I'm saying that there's no "might" about extracting the radioactive materials. Nor do you need "a team of PhD engineers, a year of time, and the best tools in the world". An angle grinder and a couple days should suffice.
As for making it explode, that may indeed be very difficult, but I am not highly confident given the military's general attitude and track record. Hopefully my cynicism is unfounded, but supercomputer simulations primarily designed to ensure that aging weapons still function doesn't really help with security.
The US military does not design US nuclear weapons or their safety systems. Of course military requirements are factored in, but design responsibilities and final authority for use are in civilian hands, by law. That's why the Department of Energy is a separate entity from the Department of Defense.
Obviously the military could make mistakes when the weapons are in their custody, but civilian designs make sure those mistakes don't cause an unplanned detonation. Nor can a rogue military unit arbitrarily decide to start WW III. If they tried, the weapons would turn into bricks.
Most warheads are actually very safe, and require either a detonator, or very high heat/pressure to set them off. The most dangerous part of most weapons is actually the propellant (which free-fall bombs obviously do not contain).

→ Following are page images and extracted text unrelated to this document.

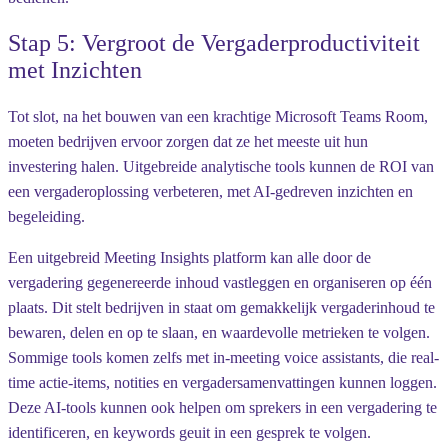
Stap 5: Vergroot de Vergaderproductiviteit
met Inzichten
Tot slot, na het bouwen van een krachtige Microsoft Teams Room,
moeten bedrijven ervoor zorgen dat ze het meeste uit hun
investering halen. Uitgebreide analytische tools kunnen de ROI van
een vergaderoplossing verbeteren, met AI-gedreven inzichten en
begeleiding.
Een uitgebreid Meeting Insights platform kan alle door de
vergadering gegenereerde inhoud vastleggen en organiseren op één
plaats. Dit stelt bedrijven in staat om gemakkelijk vergaderinhoud te
bewaren, delen en op te slaan, en waardevolle metrieken te volgen.
Sommige tools komen zelfs met in-meeting voice assistants, die real-
time actie-items, notities en vergadersamenvattingen kunnen loggen.
Deze AI-tools kunnen ook helpen om sprekers in een vergadering te
identificeren, en keywords geuit in een gesprek te volgen.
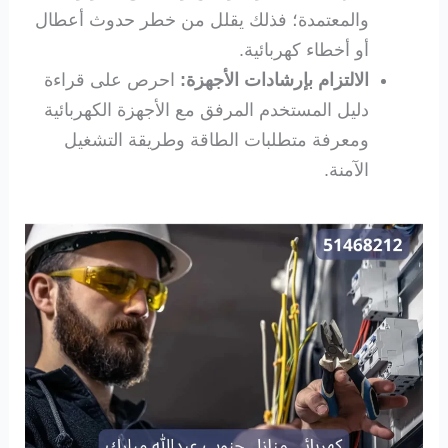
والمعتمدة؛ فذلك يقلل من خطر حدوث أعطال
أو أخطاء كهربائية.
الالتزام بإرشادات الأجهزة:
احرص على قراءة
دليل المستخدم المرفق مع الأجهزة الكهربائية
ومعرفة متطلبات الطاقة وطريقة التشغيل
الآمنة.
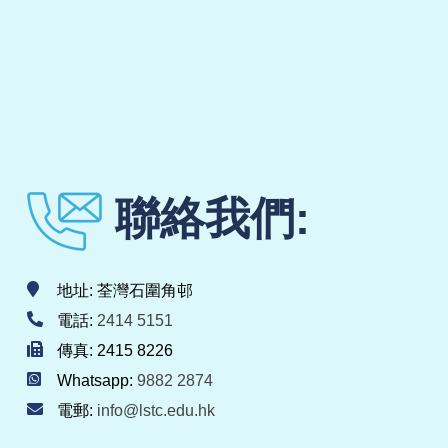
聯絡我們:
地址: 荃灣石圍角邨
電話:
2414 5151
傳真: 2415 8226
Whatsapp:
9882 2874
電郵:
info@lstc.edu.hk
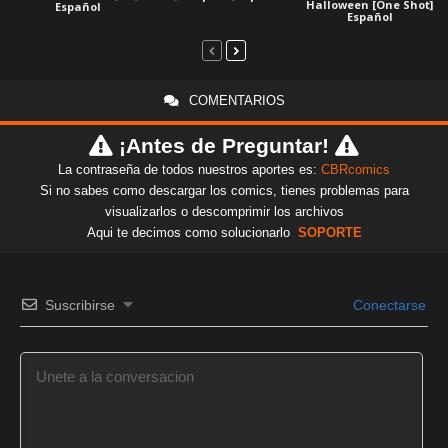
Halloween [One Shot]
Español
Español
COMENTARIOS
¡Antes de Preguntar!
La contraseña de todos nuestros aportes es:
CBRcomics
Si no sabes como descargar los comics, tienes problemas para
visualizarlos o descomprimir los archivos
Aqui te decimos como solucionarlo
SOPORTE
Suscribirse
Conectarse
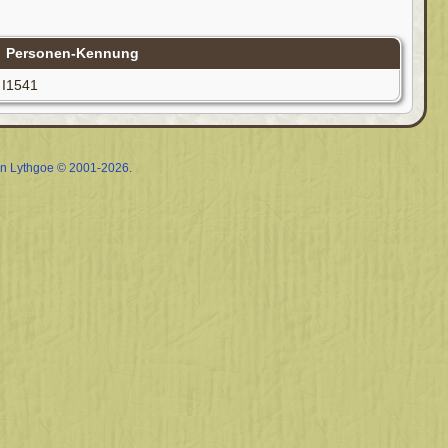
Personen-Kennung
I1541
rin Lythgoe © 2001-2026.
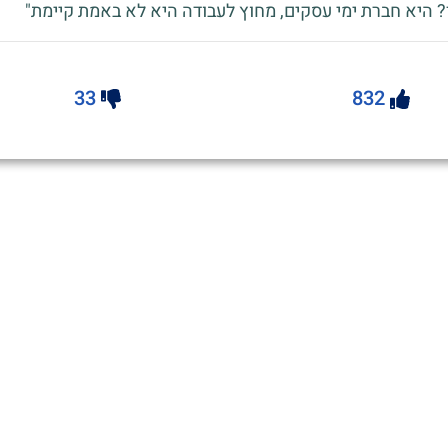
? היא חברת ימי עסקים, מחוץ לעבודה היא לא באמת קיימת"
33
832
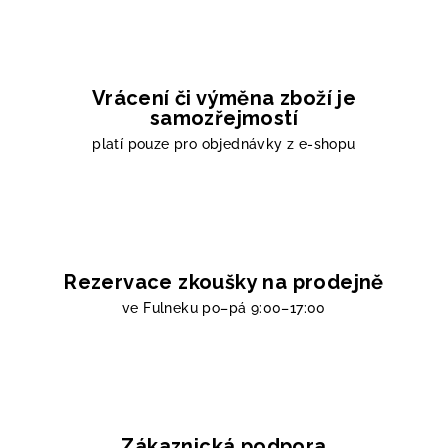
Vrácení či výměna zboží je
samozřejmostí
platí pouze pro objednávky z e-shopu
Rezervace zkoušky na prodejně
ve Fulneku
po–pá 9:00–17:00
Zákaznická podpora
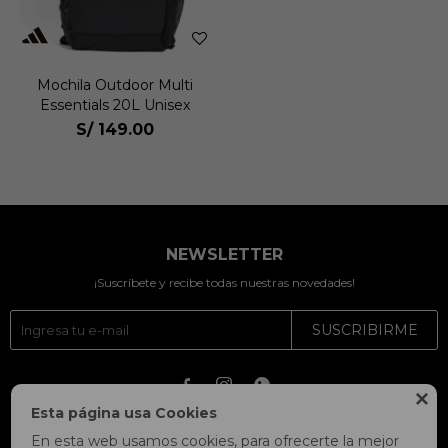
Mochila Outdoor Multi
Essentials 20L Unisex
S/
149.00
NEWSLETTER
¡Suscríbete y recibe todas nuestras novedades!
SUSCRIBIRME




Esta página usa Cookies
En esta web usamos cookies, para ofrecerte la mejor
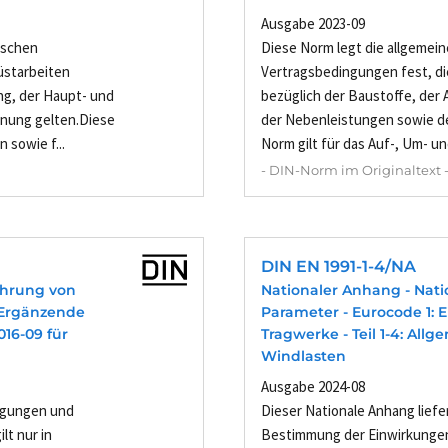
Ausgabe 2023-09
ischen
Diese Norm legt die allgemei
üstarbeiten
Vertragsbedingungen fest, di
ng, der Haupt- und
bezüglich der Baustoffe, der
nung gelten.Diese
der Nebenleistungen sowie d
 sowie f...
Norm gilt für das Auf-, Um- un
- DIN-Norm im Originaltext 
DIN EN 1991-1-4/NA
ührung von
Nationaler Anhang - Nati
: Ergänzende
Parameter - Eurocode 1: 
016-09 für
Tragwerke - Teil 1-4: All
Windlasten
Ausgabe 2024-08
egungen und
Dieser Nationale Anhang liefe
lt nur in
Bestimmung der Einwirkungen 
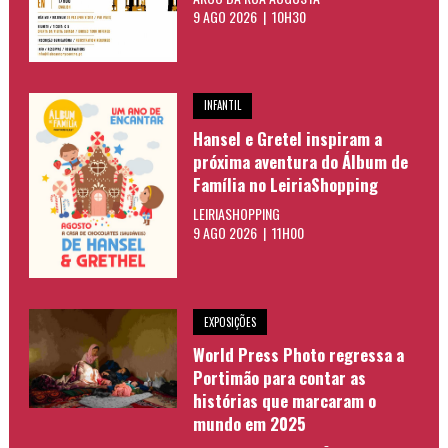
9 AGO 2026 | 10H30
INFANTIL
Hansel e Gretel inspiram a
próxima aventura do Álbum de
Família no LeiriaShopping
LEIRIASHOPPING
9 AGO 2026 | 11H00
EXPOSIÇÕES
World Press Photo regressa a
Portimão para contar as
histórias que marcaram o
mundo em 2025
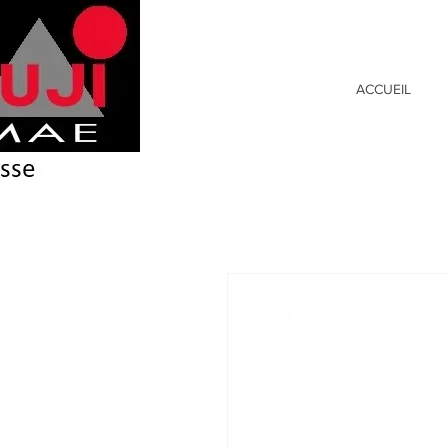
ACCUEIL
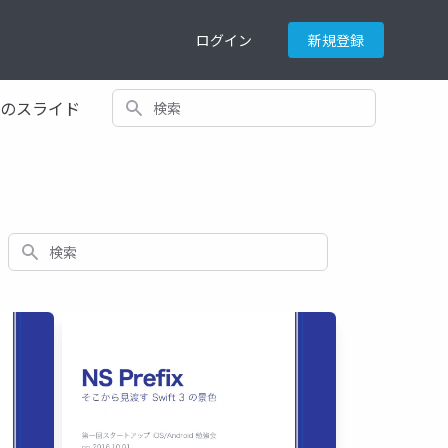
ログイン
新規登録
検索
てのスライド
検索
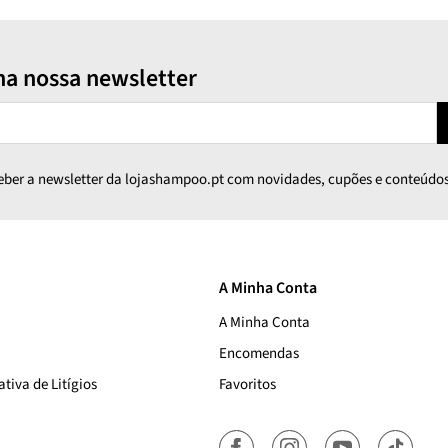
na nossa newsletter
ceber a newsletter da lojashampoo.pt com novidades, cupões e conteúdos
A Minha Conta
A Minha Conta
Encomendas
tiva de Litígios
Favoritos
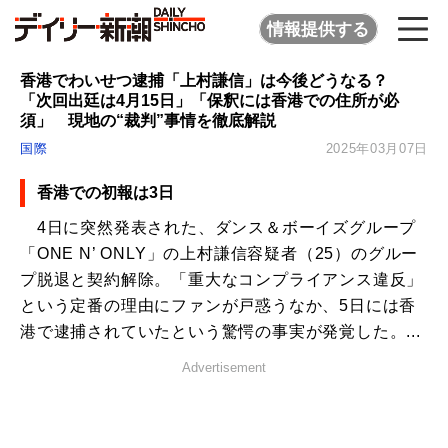
情報提供する
香港でわいせつ逮捕「上村謙信」は今後どうなる？
「次回出廷は4月15日」「保釈には香港での住所が必
須」 現地の“裁判”事情を徹底解説
国際
2025年03月07日
香港での初報は3日
4日に突然発表された、ダンス＆ボーイズグループ
「ONE N’ ONLY」の上村謙信容疑者（25）のグルー
プ脱退と契約解除。「重大なコンプライアンス違反」
という定番の理由にファンが戸惑うなか、5日には香
港で逮捕されていたという驚愕の事実が発覚した。...
Advertisement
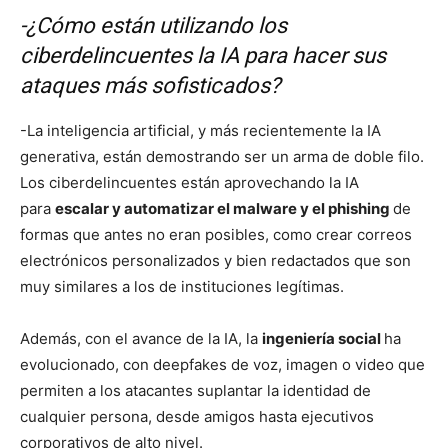
-¿Cómo están utilizando los
ciberdelincuentes la IA para hacer sus
ataques más sofisticados?
-La inteligencia artificial, y más recientemente la IA
generativa, están demostrando ser un arma de doble filo.
Los ciberdelincuentes están aprovechando la IA
para
escalar y automatizar el malware y el phishing
de
formas que antes no eran posibles, como crear correos
electrónicos personalizados y bien redactados que son
muy similares a los de instituciones legítimas.
Además, con el avance de la IA, la
ingeniería social
ha
evolucionado, con deepfakes de voz, imagen o video que
permiten a los atacantes suplantar la identidad de
cualquier persona, desde amigos hasta ejecutivos
corporativos de alto nivel.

This is a product of what weapons are designed for; the warhead is designed to resist premature detonation, but the fuel (and oxidizer if present) must be readily and easily combustible in an engine.
If I understand correctly, atomic weapons have a "strong link" and a "weak link". The detonation won't happen without everything firing correctly and on time; the signal to do that has to pass through both the strong link and the weak link. The strong link isn't in place until the bomb is armed. But couldn't a violent-enough accident knock the strong link into place? Yes, but that same amount of violence would destroy the weak link. (That's the point of the weak link.) So even if an atomic bomb had an accident hard enough (and lucky enough) to arm it, it still couldn't explode, because the weak link would be broken.
a relatable analog is a piece of firewood. there is enough combustible energy in a section of dead tree to kill or maim you and set off a chain reaction that will destroy everything in your house, but you neednt worry if you have wooden furnitire, even if theres a lighter on it.
Okay but seriously. How good are the safety mechanisms? Is there significant risk an unarmed nuke could explode if going fast enough or with enough vibrations?